Open-source python package for the extraction of Radiomics features from 2D and 3D images and binary masks. Support: https://discourse.slicer.org/c/community/radiomics
http://pyradiomics.readthedocs.io/
BSD 3-Clause "New" or "Revised" License
1.14k stars 493 forks source link

[FEAT EXTRACTION] Cannot reproduce some feature extraction metrics #692

Closed mattwarkentin closed 3 years ago

mattwarkentin commented 3 years ago

Describe the bug

Hi @JoostJM, I will try to keep this as simple as possible. I performed a feature extraction using a CT image and a mask/label map with only a single label (one tumour). I was looking over some of the reported diagnostic metrics and they looked odd to me, so I tried to reproduce them by using some of the lower-level functions that are used in the feature extracting process. In particular, the bounding boxes values confused me.

The numbers returned via RadiomicsFeatureExtractor() do not agree with either those returned by directly using sitk.LabelStatisticsImageFilter() or CheckMask(). Please see below.

PyRadiomics configuration

# config.yaml
setting:
  interpolator: 'sitkLinear'
  resampledPixelSpacing: [1, 1, 1]
  binWidth: 25
  voxelArrayShift: 1000
  label: 1

To Reproduce I can't share the specific image and mask, but I think this should be reproducible with any image-mask pair. Here is some code and results that present the issue:

import SimpleITK as sitk
import radiomics.featureextractor as rfe
import radiomics.imageoperations as rio

# Path to CT & Mask
ct = "ct.nrrd"
mask = "mask.nrrd"
config = "config.yaml"

# Read in using SimpleITK
img = sitk.ReadImage(ct, sitk.sitkInt32, "NrrdImageIO")
lmap = sitk.ReadImage(mask, sitk.sitkUInt32, "NrrdImageIO")

# Feature Extraction
fe = rfe.RadiomicsFeatureExtractor(config)
features = fe.execute(img, lmap, 1)

features['diagnostics_Mask-original_BoundingBox']
#> (170, 350, 91, 8, 5, 3)

features['diagnostics_Mask-interpolated_BoundingBox']
#> (6, 6, 6, 7, 4, 5)

# Manual bounding box
lsif = sitk.LabelStatisticsImageFilter()
lsif.Execute(img, lmap)
lsif.GetBoundingBox(1)
#> (170, 177, 350, 354, 91, 93)

chk = rio.checkMask(img, lmap)
chk[0]
#> array([170, 177, 350, 354,  91,  93])

img_crop, mask_crop = rio.cropToTumorMask(img, lmap, chk[0])

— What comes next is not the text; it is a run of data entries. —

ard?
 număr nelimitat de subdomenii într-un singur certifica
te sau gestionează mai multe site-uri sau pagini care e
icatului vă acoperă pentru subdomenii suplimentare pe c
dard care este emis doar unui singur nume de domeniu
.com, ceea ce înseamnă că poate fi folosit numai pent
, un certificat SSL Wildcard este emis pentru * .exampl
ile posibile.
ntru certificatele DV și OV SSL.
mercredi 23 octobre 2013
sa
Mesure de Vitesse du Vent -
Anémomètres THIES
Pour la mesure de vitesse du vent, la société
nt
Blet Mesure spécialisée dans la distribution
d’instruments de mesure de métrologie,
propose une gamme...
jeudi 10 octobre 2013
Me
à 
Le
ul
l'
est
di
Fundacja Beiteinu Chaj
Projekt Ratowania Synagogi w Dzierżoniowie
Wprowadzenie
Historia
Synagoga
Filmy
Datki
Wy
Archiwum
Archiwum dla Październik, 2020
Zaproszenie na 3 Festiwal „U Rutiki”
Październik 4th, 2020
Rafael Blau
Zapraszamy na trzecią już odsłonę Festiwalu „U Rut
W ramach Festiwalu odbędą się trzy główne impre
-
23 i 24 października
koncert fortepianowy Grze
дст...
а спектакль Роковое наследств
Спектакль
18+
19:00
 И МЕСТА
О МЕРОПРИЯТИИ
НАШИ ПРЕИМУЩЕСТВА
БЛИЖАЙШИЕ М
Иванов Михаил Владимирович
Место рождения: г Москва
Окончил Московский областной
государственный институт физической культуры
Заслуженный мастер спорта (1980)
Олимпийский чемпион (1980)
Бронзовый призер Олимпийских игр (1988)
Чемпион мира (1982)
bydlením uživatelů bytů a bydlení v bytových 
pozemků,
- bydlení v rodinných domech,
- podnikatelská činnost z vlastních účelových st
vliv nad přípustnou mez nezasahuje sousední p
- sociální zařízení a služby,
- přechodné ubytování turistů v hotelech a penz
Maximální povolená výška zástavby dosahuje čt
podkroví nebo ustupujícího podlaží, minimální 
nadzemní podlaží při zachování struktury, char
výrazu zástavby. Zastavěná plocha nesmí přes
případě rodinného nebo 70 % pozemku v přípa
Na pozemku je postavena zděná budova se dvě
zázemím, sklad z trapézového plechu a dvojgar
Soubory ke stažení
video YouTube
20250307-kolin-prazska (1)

lsif2 = sitk.LabelStatisticsImageFilter()
lsif2.Execute(img_crop, mask_crop)
lsif2.GetBoundingBox(1)
#> (0, 7, 0, 4, 0, 2)

Version:

mattwarkentin commented 3 years ago

As a follow-up, even using the resampled image and mask does not match the bounding boxes:

# Resampling
img_rs, mask_rs = rio.resampleImage(img, lmap, resampledPixelSpacing = [1, 1, 1], interpolator = "sitkLinear")

lsif3 = sitk.LabelStatisticsImageFilter()
lsif3.Execute(img_rs, mask_rs)
lsif3.GetBoundingBox(1)
#> (6, 12, 6, 9, 6, 10)

chk = rio.checkMask(img_rs, mask_rs)
chk[0]
#> array([ 6, 12,  6,  9,  6, 10])
JoostJM commented 3 years ago

HI @mattwarkentin, sorry for the late reply.

The differences in the BoundingBoxes are mainly due to the use of 2 separate SimpleITK functions, which return a slightly different notation of the bounding box. imageopration.CheckMask uses SimpleITK.LabelStatisticsImageFilter, returning the upper and lower bound indices (see docs) generalInfo (diagnostic features) use SimpleITK.LableShapeStatiscticsImageFilter, returning the lower bound and size of the bounding box (see docs)

Taking this into account, your reported bounding boxes seem fine to me.